O Brasil é um dos países na vanguarda da adoção. Vem atraindo, inclusive, investimentos externos significativos no setor de blockchain e Web3 em geral dada a nossa simpatia pela temática, um grande diferencial em relação à hostilidade demonstrada pelos reguladores americanos. O nosso entusiasmo pelo mercado não é à toa, já que temos encarado a tecnologia como solução para diversos problemas reais dos brasileiros, não como ameaça.

 

A visão de utilidade se repete, em intensidade semelhante, em diversos países emergentes, que enxergam os ativos digitais e a tecnologia associada como formas de alterar o curso da história de suas economias, como combater a inflação e incluir no sistema financeiro a população desbancarizada.

O Brasil foi considerado o terceiro país mais preparado do mundo para a adoção cripto em levantamento recente da plataforma de educação HedgeWithCrypto. O método levou em consideração a taxa de adoção, a quantidade de caixas eletrônicos cripto em solo nacional e o número de buscas no Google.

Por aqui, em 2022, segundo o site, houve um aumento de 355% nas buscas mensais médias por criptomoedas. Quase um quarto da população (24%) possuía ou usava criptomoedas no ano passado, enquanto em 2020 a porcentagem era de apenas 13%.

Três anos atrás, inclusive, o Brasil também não tinha nenhum caixa eletrônico, mas desde então abriu 25. O texto cita ainda o Marco Legal dos Criptoativos como um dos principais impulsionadores da adoção. Para quem está curioso, os dois primeiros países do pódio são Austrália (1º), já bastante avançada em questões regulatórias, e os EUA (2º).

Recentemente, Jesse Pollak, personagem proeminente do setor e atual head de protocolos da corretora Coinbase, disse acreditar que estamos apenas no começo de uma gigante revolução. Na conferência da Ethereum (EthCC) em julho, em Paris, o engenheiro não economizou na previsão: para ele, até 8 bilhões de pessoas vão adotar cripto e blockchain na próxima década. O que significa praticamente toda a população mundial.

Imaginem que, para chegar a este patamar, precisaremos engatar a quinta marcha e ter sucesso em dominar a maioria dos entraves - se não todos. Será que dez anos são suficientes? A ver.

E quais seriam exatamente esses obstáculos?

Hoje, são contabilizadas aproximadamente 10 milhões de pessoas "on-chain", ou seja, usando ativamente moedas digitais ou participando de redes blockchain. O número pode parecer significativo, mas, quando Pollak menciona 8 bilhões de pessoas, fica evidente que só arranhamos a superfície do potencial que existe.

Desafios na conquista da adoção em massa

Atração de investidores institucionais

O embarque pesado dos investidores institucionais na criptoesfera é vital para a adoção em massa. E as perspectivas são boas. Eles acreditam esmagadoramente nos benefícios de longo prazo dos ativos digitais.

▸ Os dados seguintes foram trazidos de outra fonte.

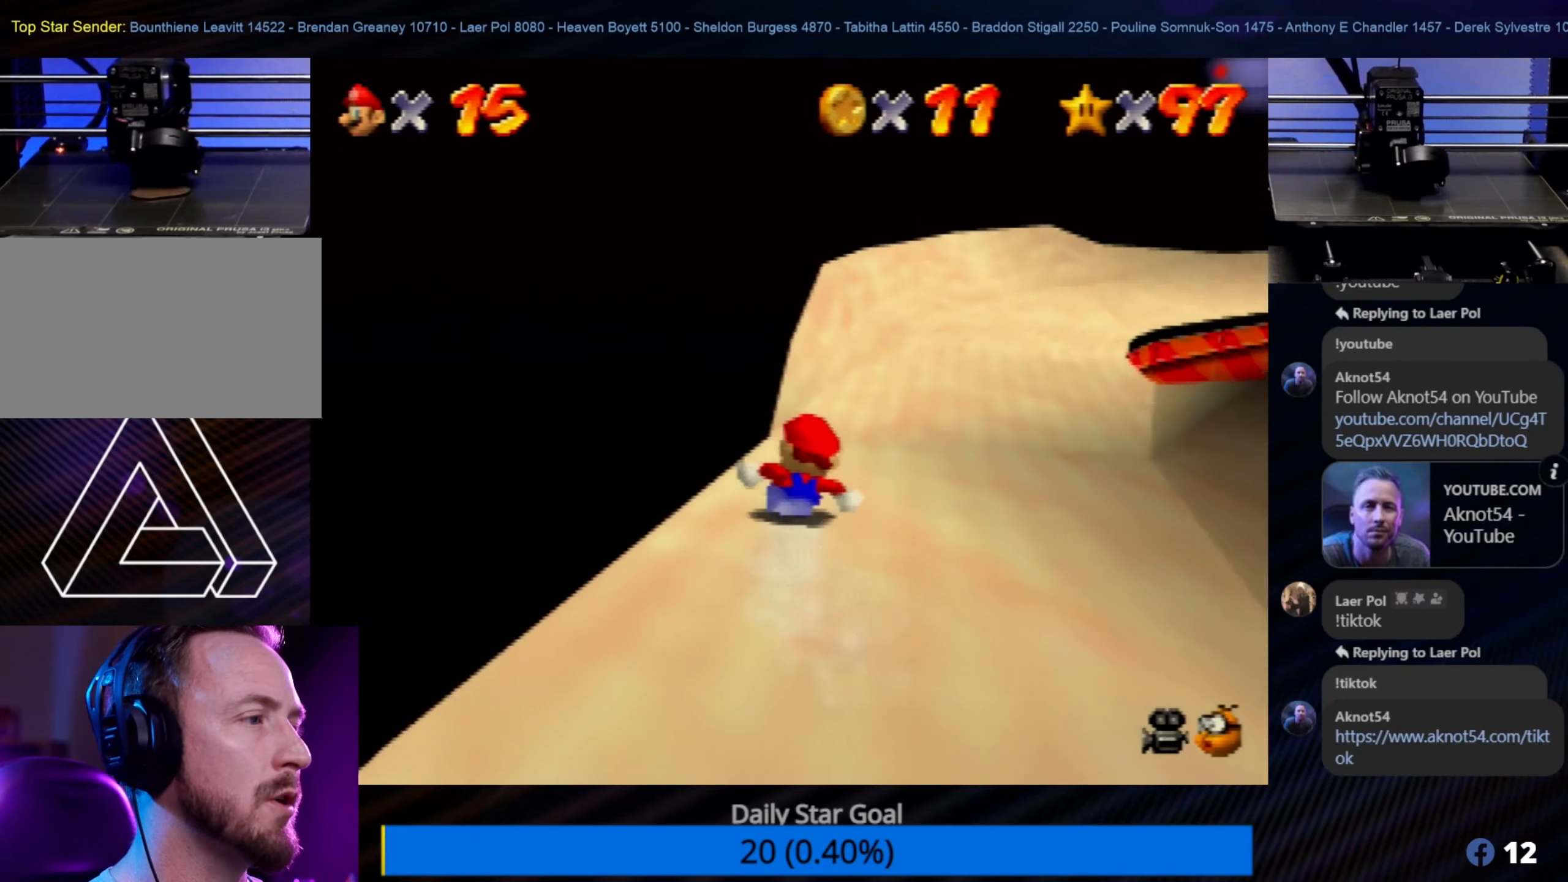
{"buttons": [], "left_stick": "up-left", "events": [[17, "left_stick", "right"], [167, "left_stick", "up-right"], [367, "left_stick", "up-left"]]}
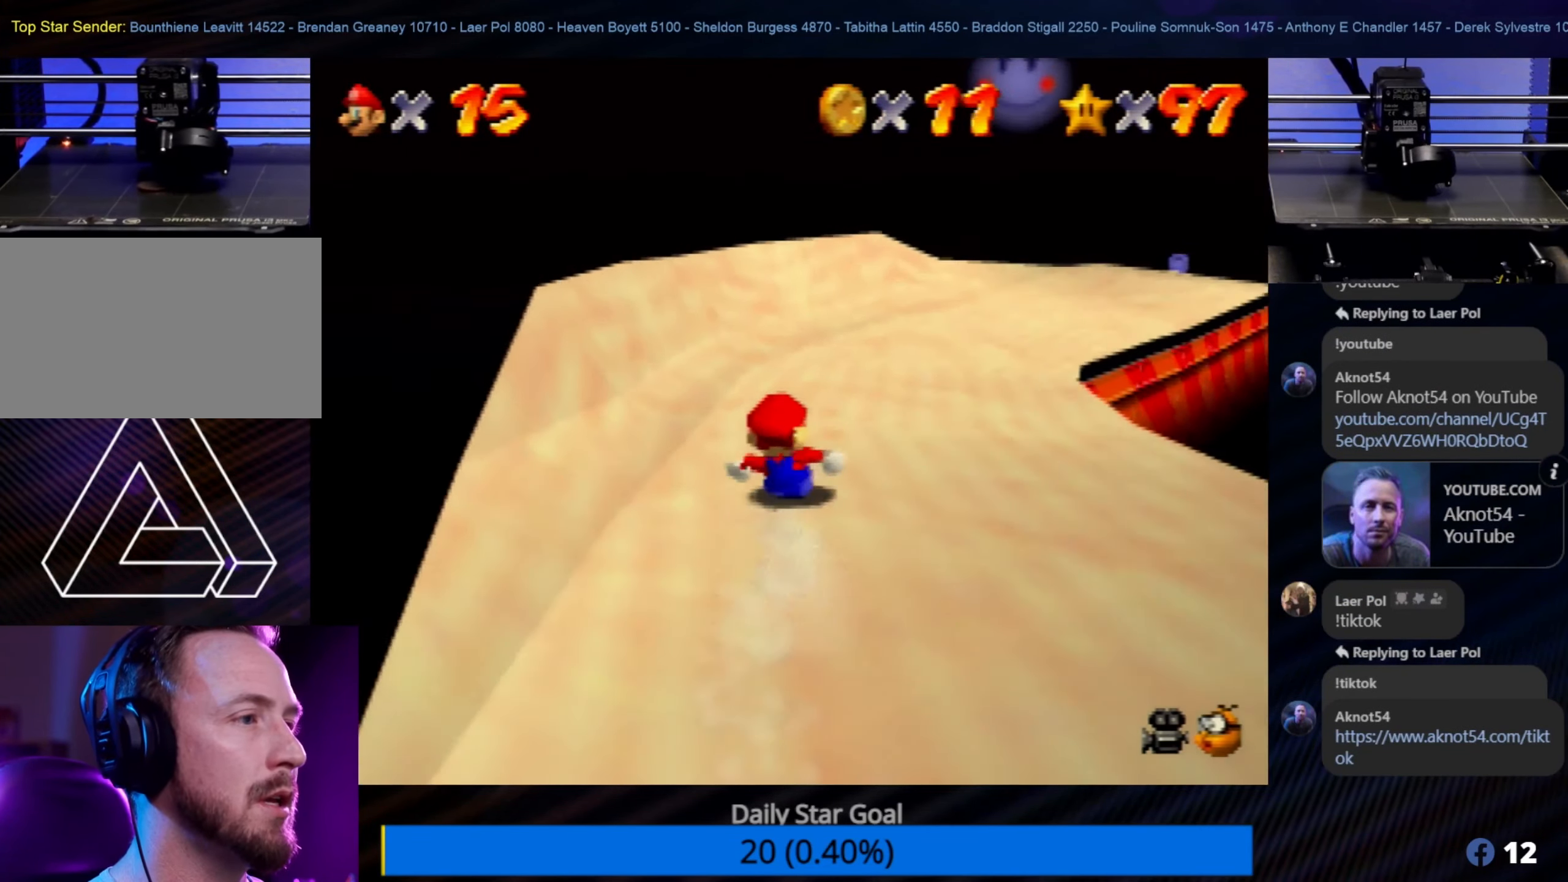
{"buttons": [], "left_stick": "right", "events": [[100, "left_stick", "right"]]}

Ao menos foi o que mostrou um estudo recente da EY-Parthenon. Segundo o relatório, as instituições veem valor no potencial das criptos para diversificação de ativos, assim como em sua capacidade de gerar retornos assimétricos.

Considerando as mais de 250 instituições consultadas, 35% dos entrevistados disseram alocar entre 1% e 5% em ativos digitais e/ou produtos relacionados, com 60% indicando que alocavam mais de 1% de sua carteira. A maioria dos participantes afirmou a intenção de escalar os investimentos em ativos digitais nos próximos dois ou três anos.

O estudo justifica que o excesso de cautela dos institucionais decorre principalmente de três fatores: receio com incertezas regulatórias, dificuldade em identificar instituições confiáveis para se associar e necessidade de garantir a segurança e a custódia segura dos ativos.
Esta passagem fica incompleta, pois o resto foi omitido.